◆ **About this task**
Write what comes next in the mailing-list reply about extending THP to allocate anonymous large folios, beginning after its last line.

Received-SPF: pass (google.com: domain of linux-kernel-owner@vger.kernel.org designates 23.128.96.38 as permitted sender) client-ip=23.128.96.38;
Message-ID: <5993c198-0d27-46c3-b757-3a02c2aacfc9@arm.com>
Date:   Mon, 30 Oct 2023 11:43:13 +0000
MIME-Version: 1.0
User-Agent: Mozilla Thunderbird
Subject: Re: [PATCH v6 5/9] mm: thp: Extend THP to allocate anonymous large
 folios
Content-Language: en-GB
To:     John Hubbard <jhubbard@nvidia.com>,
        Andrew Morton <akpm@linux-foundation.org>,
        Matthew Wilcox <willy@infradead.org>,
        Yin Fengwei <fengwei.yin@intel.com>,
        David Hildenbrand <david@redhat.com>,
        Yu Zhao <yuzhao@google.com>,
        Catalin Marinas <catalin.marinas@arm.com>,
        Anshuman Khandual <anshuman.khandual@arm.com>,
        Yang Shi <shy828301@gmail.com>,
        "Huang, Ying" <ying.huang@intel.com>, Zi Yan <ziy@nvidia.com>,
        Luis Chamberlain <mcgrof@kernel.org>,
        Itaru Kitayama <itaru.kitayama@gmail.com>,
        "Kirill A. Shutemov" <kirill.shutemov@linux.intel.com>,
        David Rientjes <rientjes@google.com>,
        Vlastimil Babka <vbabka@suse.cz>,
        Hugh Dickins <hughd@google.com>
Cc:     linux-mm@kvack.org, linux-kernel@vger.kernel.org,
        linux-arm-kernel@lists.infradead.org
References: <20230929114421.3761121-1-ryan.roberts@arm.com>
 <20230929114421.3761121-6-ryan.roberts@arm.com>
 <8a72da61-b2ef-48ad-ae59-0bae7ac2ce10@nvidia.com>
From:   Ryan Roberts <ryan.roberts@arm.com>
In-Reply-To: <8a72da61-b2ef-48ad-ae59-0bae7ac2ce10@nvidia.com>
Content-Type: text/plain; charset=UTF-8
Content-Transfer-Encoding: 8bit
Precedence: bulk

On 28/10/2023 00:04, John Hubbard wrote:
> On 9/29/23 04:44, Ryan Roberts wrote:
> 
> Hi Ryan,
> 
> A few clarifying questions below.

◆ **Collected material**
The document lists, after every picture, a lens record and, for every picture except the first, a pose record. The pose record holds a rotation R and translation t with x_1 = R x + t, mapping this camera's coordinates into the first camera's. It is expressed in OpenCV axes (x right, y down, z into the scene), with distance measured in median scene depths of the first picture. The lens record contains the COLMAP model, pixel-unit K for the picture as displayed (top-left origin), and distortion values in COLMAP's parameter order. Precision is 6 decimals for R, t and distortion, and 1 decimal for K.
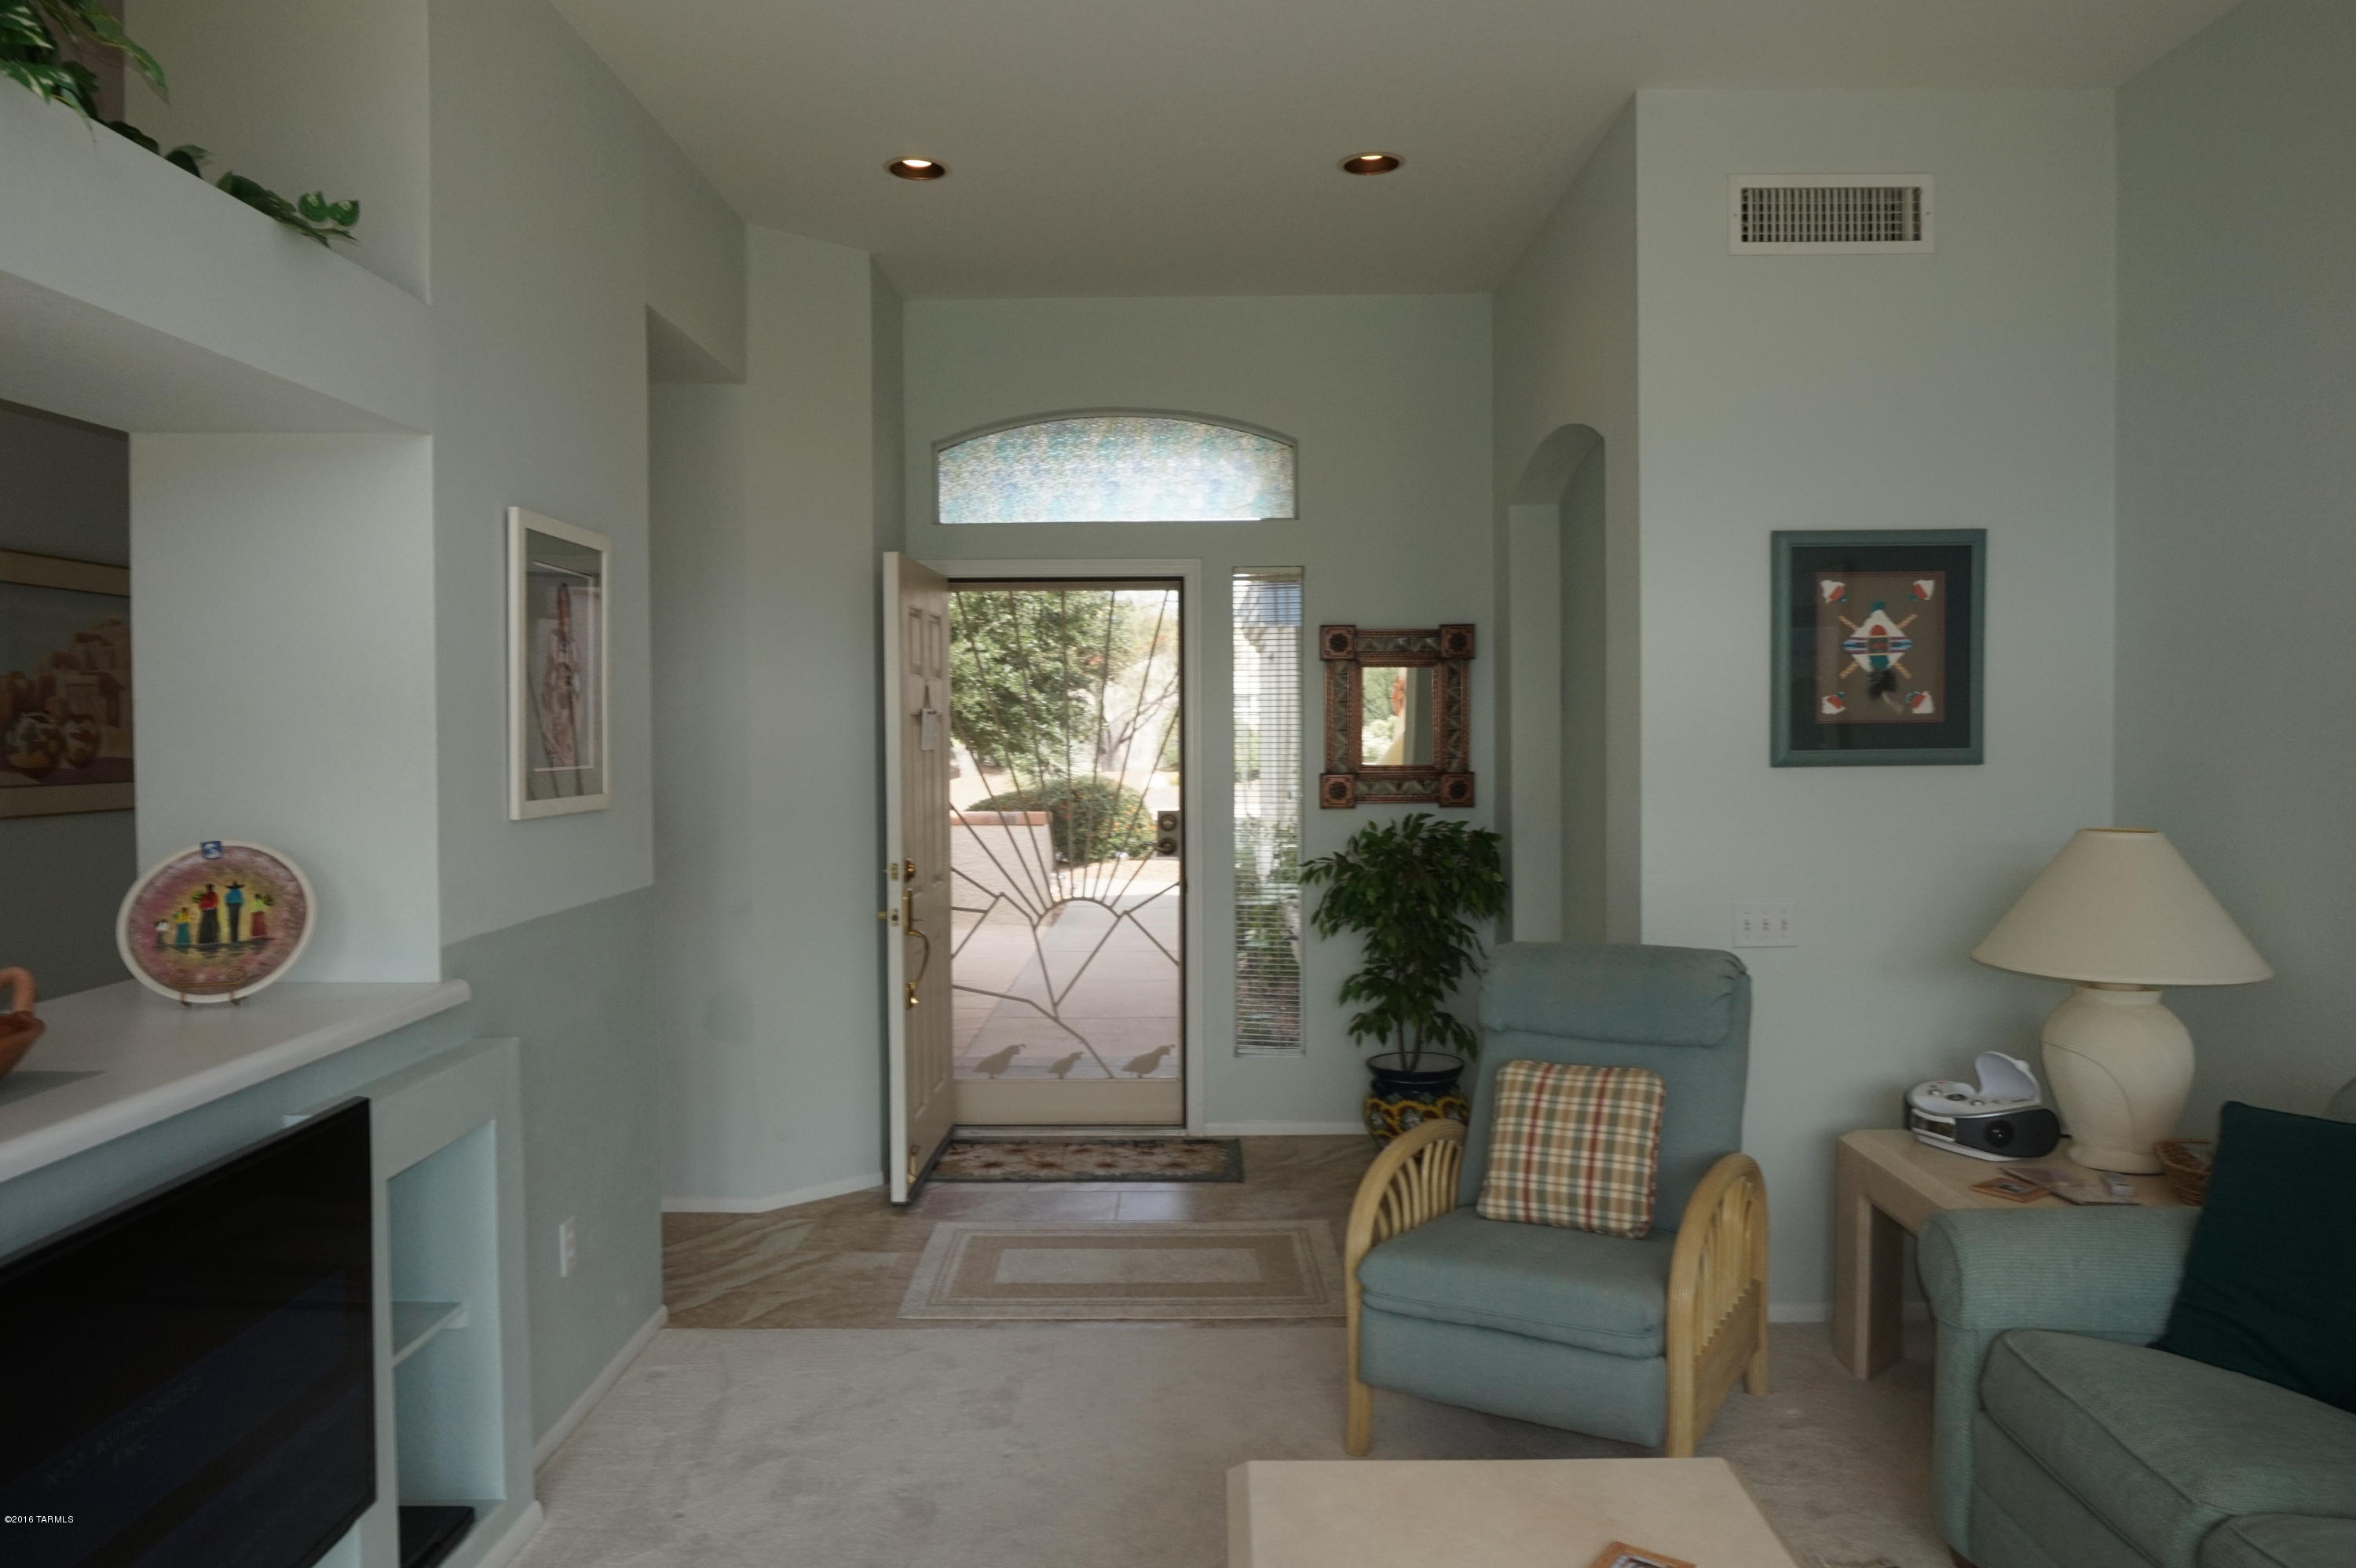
lens RADIAL K [[1588.5, 0, 1174.1], [0, 1588.5, 786.1], [0, 0, 1]] dist [-0.042943, 0.030998]
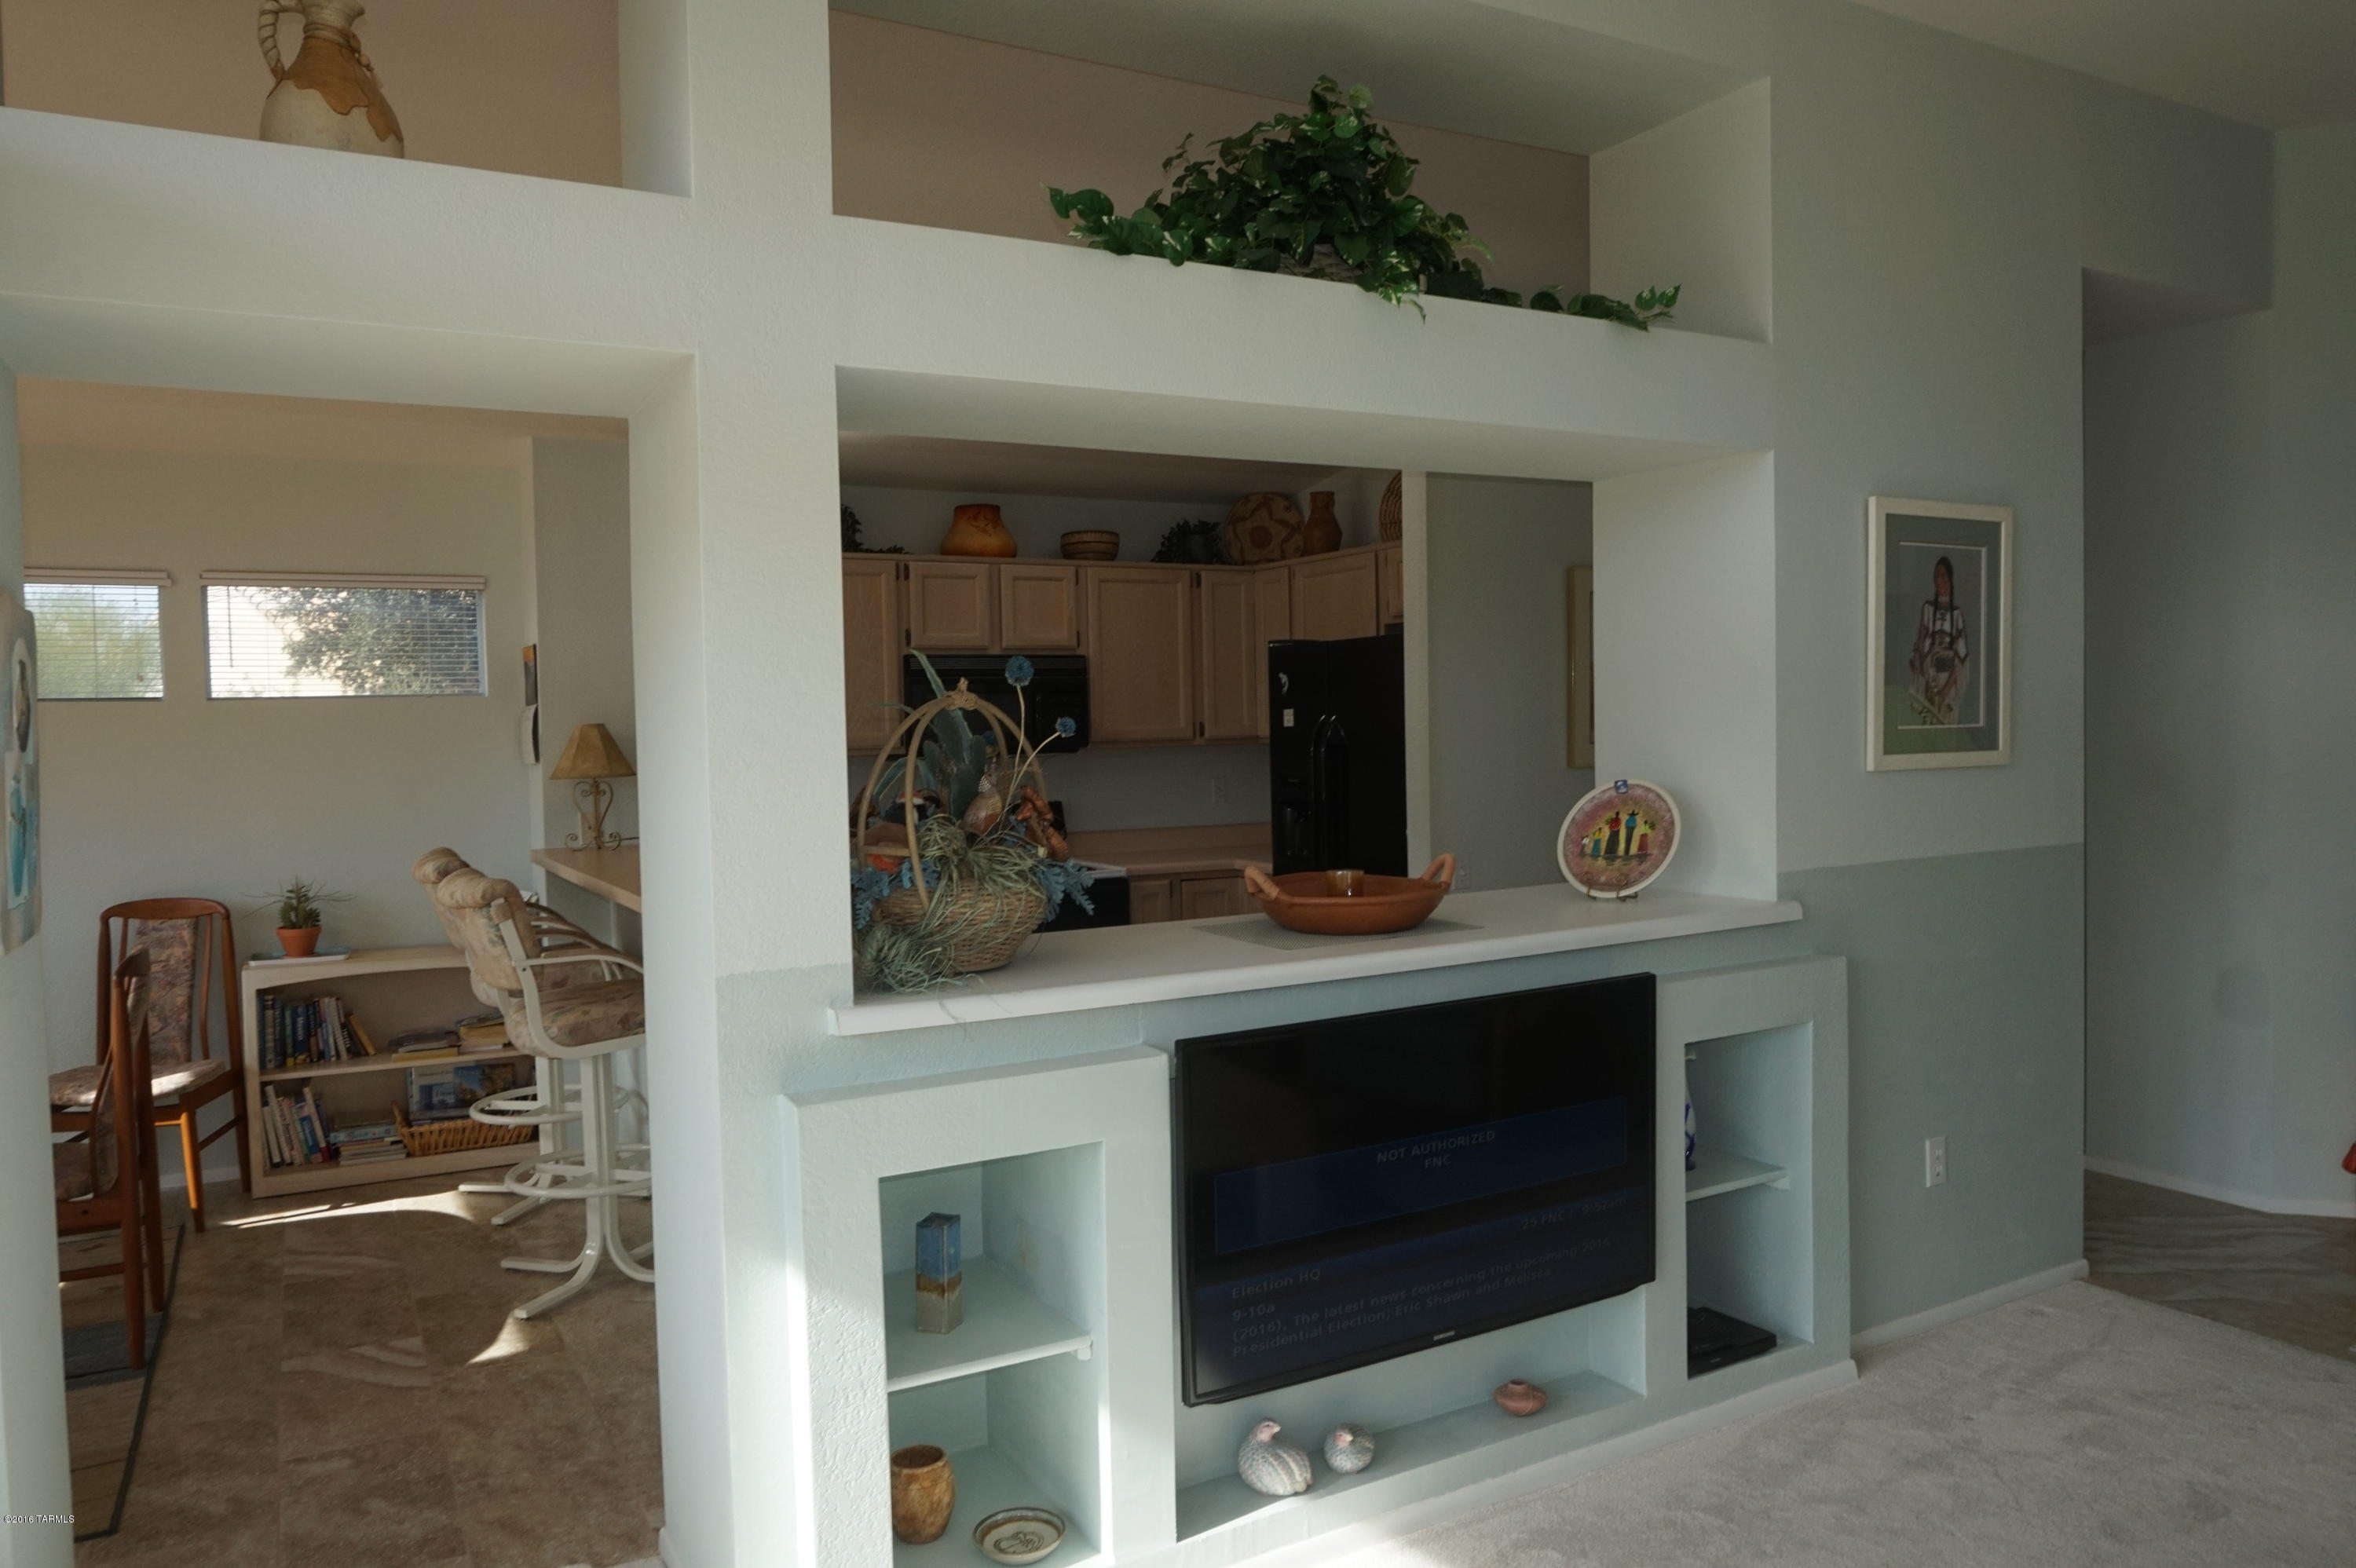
lens RADIAL K [[1588.5, 0, 1181.2], [0, 1588.5, 787.0], [0, 0, 1]] dist [-0.042943, 0.030998]
pose [[0.501169, 0.030321, -0.864818, 0.370285], [-0.011837, 0.999533, 0.028185, 0.007354], [0.865268, -0.003888, 0.501294, -0.006941]]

◆ **Result of the task**
Excellent - keep them coming!

> 
> ...
>> diff --git a/include/linux/huge_mm.h b/include/linux/huge_mm.h
>> index 2e7c338229a6..c4860476a1f5 100644
>> --- a/include/linux/huge_mm.h
>> +++ b/include/linux/huge_mm.h
>> @@ -68,9 +68,11 @@ extern struct kobj_attribute shmem_enabled_attr;
>>   #define HPAGE_PMD_NR (1<<HPAGE_PMD_ORDER)
>>     /*
>> - * Mask of all large folio orders supported for anonymous THP.
>> + * Mask of all large folio orders supported for anonymous THP; all orders up to
>> + * and including PMD_ORDER, except order-0 (which is not "huge") and order-1
>> + * (which is a limitation of the THP implementation).
>>    */
>> -#define THP_ORDERS_ALL_ANON    BIT(PMD_ORDER)
>> +#define THP_ORDERS_ALL_ANON    ((BIT(PMD_ORDER + 1) - 1) & ~(BIT(0) | BIT(1)))
>>     /*
>>    * Mask of all large folio orders supported for file THP.
>> diff --git a/mm/memory.c b/mm/memory.c
>> index b5b82fc8e164..92ed9c782dc9 100644
>> --- a/mm/memory.c
>> +++ b/mm/memory.c
>> @@ -4059,6 +4059,87 @@ vm_fault_t do_swap_page(struct vm_fault *vmf)
>>       return ret;
>>   }
>>   +static bool vmf_pte_range_changed(struct vm_fault *vmf, int nr_pages)
>> +{
>> +    int i;
>> +
>> +    if (nr_pages == 1)
>> +        return vmf_pte_changed(vmf);
>> +
>> +    for (i = 0; i < nr_pages; i++) {
>> +        if (!pte_none(ptep_get_lockless(vmf->pte + i)))
>> +            return true;
> 
> This seems like something different than the function name implies.
> It's really confusing: for a single page case, return true if the
> pte in the page tables has changed, yes that is very clear.
> 
> But then for multiple page cases, which is really the main
> focus here--for that, claim that the range has changed if any
> pte is present (!pte_none). Can you please help me understand
> what this means?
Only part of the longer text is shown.